[Saved data entries]
+++++

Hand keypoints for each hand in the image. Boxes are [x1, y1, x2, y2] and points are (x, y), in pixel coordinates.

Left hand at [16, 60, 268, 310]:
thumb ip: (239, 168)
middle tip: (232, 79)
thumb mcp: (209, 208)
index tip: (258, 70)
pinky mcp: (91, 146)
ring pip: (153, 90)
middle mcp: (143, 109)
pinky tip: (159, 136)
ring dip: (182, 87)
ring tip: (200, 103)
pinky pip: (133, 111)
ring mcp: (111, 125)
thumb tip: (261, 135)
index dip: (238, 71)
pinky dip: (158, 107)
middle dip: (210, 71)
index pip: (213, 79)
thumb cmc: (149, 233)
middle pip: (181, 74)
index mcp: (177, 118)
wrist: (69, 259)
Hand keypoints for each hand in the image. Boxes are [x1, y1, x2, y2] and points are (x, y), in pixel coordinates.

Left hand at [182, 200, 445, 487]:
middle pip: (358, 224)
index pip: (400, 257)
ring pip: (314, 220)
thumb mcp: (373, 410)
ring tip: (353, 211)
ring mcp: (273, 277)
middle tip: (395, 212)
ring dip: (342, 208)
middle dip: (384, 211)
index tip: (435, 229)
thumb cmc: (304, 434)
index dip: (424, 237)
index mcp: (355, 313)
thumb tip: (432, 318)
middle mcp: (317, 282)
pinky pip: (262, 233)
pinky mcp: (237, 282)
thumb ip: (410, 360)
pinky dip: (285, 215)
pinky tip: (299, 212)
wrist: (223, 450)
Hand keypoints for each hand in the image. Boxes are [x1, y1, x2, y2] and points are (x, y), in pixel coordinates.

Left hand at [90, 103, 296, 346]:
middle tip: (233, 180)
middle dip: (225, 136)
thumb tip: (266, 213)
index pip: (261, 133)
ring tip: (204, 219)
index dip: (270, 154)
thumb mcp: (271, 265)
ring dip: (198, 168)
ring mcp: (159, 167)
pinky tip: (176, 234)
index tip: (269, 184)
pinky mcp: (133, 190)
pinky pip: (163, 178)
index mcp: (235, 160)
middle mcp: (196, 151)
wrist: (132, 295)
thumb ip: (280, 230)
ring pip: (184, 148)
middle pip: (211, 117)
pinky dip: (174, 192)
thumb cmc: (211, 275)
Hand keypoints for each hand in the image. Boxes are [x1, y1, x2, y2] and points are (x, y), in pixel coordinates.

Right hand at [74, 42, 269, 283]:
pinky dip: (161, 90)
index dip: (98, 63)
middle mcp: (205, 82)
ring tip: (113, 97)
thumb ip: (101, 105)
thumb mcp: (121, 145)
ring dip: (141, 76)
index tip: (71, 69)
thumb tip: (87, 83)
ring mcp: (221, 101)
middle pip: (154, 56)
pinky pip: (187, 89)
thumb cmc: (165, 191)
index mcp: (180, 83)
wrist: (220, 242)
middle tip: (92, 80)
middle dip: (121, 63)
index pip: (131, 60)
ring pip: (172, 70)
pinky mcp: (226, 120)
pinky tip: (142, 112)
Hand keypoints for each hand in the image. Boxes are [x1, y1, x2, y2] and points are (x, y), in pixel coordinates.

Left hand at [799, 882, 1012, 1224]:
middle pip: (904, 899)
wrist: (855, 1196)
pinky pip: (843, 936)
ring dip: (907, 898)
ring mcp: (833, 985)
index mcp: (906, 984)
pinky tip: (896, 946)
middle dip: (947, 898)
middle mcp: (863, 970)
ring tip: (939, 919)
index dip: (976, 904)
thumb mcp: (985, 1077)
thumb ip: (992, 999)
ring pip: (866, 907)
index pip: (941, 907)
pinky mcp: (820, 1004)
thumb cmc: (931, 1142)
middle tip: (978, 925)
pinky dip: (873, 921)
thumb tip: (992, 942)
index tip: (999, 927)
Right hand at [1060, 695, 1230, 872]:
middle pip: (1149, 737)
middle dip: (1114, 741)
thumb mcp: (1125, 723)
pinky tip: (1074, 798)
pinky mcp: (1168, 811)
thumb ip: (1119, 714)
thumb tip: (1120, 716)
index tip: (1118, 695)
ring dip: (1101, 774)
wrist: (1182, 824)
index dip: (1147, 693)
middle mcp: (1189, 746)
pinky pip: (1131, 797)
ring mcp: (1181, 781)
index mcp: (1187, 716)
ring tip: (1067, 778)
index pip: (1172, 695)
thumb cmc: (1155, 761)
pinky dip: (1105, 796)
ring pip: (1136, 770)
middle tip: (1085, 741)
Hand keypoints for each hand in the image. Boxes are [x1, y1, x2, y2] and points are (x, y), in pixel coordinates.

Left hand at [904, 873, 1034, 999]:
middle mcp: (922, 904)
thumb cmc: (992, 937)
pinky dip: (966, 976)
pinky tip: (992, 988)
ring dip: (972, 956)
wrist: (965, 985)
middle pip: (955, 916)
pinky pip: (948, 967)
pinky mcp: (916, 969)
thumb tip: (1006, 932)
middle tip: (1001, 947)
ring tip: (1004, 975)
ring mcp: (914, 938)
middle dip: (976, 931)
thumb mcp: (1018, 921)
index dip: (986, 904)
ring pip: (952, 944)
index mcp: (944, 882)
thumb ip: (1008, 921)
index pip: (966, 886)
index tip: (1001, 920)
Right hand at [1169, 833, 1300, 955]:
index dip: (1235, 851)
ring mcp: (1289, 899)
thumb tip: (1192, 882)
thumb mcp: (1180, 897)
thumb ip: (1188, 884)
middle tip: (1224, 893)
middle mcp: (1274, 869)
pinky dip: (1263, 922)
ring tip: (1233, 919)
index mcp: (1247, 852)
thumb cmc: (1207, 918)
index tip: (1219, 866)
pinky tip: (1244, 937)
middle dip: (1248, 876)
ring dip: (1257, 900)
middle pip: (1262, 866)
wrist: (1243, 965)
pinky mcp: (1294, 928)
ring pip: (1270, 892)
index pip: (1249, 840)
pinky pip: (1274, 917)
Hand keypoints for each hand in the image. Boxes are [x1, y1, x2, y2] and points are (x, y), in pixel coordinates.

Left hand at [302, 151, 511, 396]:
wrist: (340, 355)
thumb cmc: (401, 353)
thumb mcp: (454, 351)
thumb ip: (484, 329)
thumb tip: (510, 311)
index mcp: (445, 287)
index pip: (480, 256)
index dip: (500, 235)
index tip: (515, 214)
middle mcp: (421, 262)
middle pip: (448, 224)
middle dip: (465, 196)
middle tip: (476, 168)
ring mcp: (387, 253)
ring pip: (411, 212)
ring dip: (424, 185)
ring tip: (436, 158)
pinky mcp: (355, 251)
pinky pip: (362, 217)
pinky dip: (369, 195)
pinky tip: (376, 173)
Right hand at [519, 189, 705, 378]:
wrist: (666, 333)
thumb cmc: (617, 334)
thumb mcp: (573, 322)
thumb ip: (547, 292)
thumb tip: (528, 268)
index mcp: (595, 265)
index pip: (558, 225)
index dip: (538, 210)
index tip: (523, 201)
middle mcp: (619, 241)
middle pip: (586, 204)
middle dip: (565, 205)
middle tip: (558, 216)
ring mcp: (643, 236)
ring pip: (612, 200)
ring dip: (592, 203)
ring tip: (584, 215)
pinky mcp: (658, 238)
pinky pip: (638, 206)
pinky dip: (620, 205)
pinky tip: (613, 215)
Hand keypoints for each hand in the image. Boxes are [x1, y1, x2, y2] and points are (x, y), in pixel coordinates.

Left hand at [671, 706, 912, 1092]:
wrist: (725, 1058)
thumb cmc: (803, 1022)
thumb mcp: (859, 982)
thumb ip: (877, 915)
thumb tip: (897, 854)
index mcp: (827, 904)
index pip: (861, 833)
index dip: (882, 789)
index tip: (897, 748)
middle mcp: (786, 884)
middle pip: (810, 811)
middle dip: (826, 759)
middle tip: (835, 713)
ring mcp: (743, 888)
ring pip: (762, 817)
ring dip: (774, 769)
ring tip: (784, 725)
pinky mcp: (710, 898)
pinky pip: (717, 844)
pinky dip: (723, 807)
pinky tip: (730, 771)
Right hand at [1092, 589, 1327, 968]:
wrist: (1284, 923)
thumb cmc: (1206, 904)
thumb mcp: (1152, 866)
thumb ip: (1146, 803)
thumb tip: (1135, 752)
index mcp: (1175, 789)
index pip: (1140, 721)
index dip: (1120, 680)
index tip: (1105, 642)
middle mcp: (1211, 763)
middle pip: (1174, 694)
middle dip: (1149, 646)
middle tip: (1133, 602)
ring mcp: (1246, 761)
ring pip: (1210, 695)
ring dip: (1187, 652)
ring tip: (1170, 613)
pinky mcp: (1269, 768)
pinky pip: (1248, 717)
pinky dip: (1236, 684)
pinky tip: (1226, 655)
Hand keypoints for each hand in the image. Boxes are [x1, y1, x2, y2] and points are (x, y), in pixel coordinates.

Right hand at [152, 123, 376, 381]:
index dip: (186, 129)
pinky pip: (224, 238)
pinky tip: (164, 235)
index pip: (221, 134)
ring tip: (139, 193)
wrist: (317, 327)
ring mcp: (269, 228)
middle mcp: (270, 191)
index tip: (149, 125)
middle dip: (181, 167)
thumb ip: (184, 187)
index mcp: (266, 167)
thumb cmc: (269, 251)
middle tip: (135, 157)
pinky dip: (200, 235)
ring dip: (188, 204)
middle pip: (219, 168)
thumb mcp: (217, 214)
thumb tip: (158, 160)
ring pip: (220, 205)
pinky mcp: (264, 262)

+++++

* **The problem**:
Within the data above, the span starting at the line containing "thumb tip: (261, 135)" and ending at the line containing "thumb cmc: (165, 191)" is to be retyped exactly, with no other lines.

* **Answer to the problem**:
thumb tip: (261, 135)
index dip: (238, 71)
pinky dip: (158, 107)
middle dip: (210, 71)
index pip: (213, 79)
thumb cmc: (149, 233)
middle pip: (181, 74)
index mcp: (177, 118)
wrist: (69, 259)
Hand keypoints for each hand in the image. Boxes are [x1, y1, x2, y2] and points are (x, y), in pixel coordinates.

Left hand at [182, 200, 445, 487]:
middle pip: (358, 224)
index pip: (400, 257)
ring pip: (314, 220)
thumb mcp: (373, 410)
ring tip: (353, 211)
ring mcp: (273, 277)
middle tip: (395, 212)
ring dip: (342, 208)
middle dip: (384, 211)
index tip: (435, 229)
thumb cmc: (304, 434)
index dip: (424, 237)
index mcp: (355, 313)
thumb tip: (432, 318)
middle mcp: (317, 282)
pinky pip: (262, 233)
pinky mcp: (237, 282)
thumb ip: (410, 360)
pinky dip: (285, 215)
pinky tip: (299, 212)
wrist: (223, 450)
Hand keypoints for each hand in the image. Boxes are [x1, y1, x2, y2] and points are (x, y), in pixel coordinates.

Left hand at [90, 103, 296, 346]:
middle tip: (233, 180)
middle dip: (225, 136)
thumb tip: (266, 213)
index pip: (261, 133)
ring tip: (204, 219)
index dip: (270, 154)
thumb mcp: (271, 265)
ring dip: (198, 168)
ring mcp: (159, 167)
pinky tip: (176, 234)
index tip: (269, 184)
pinky mcp: (133, 190)
pinky pip: (163, 178)
index mcp: (235, 160)
middle mcp: (196, 151)
wrist: (132, 295)
thumb ip: (280, 230)
ring pip: (184, 148)
middle pip: (211, 117)
pinky dip: (174, 192)
thumb cmc: (211, 275)
Hand keypoints for each hand in the image. Boxes are [x1, y1, x2, y2] and points are (x, y), in pixel coordinates.

Right hand at [74, 42, 269, 283]:
pinky dip: (161, 90)
index dip: (98, 63)
middle mcp: (205, 82)
ring tip: (113, 97)
thumb ip: (101, 105)
thumb mcp: (121, 145)
ring dip: (141, 76)
index tip: (71, 69)
thumb tip: (87, 83)
ring mcp: (221, 101)
middle pip: (154, 56)
pinky pip: (187, 89)
thumb cmc: (165, 191)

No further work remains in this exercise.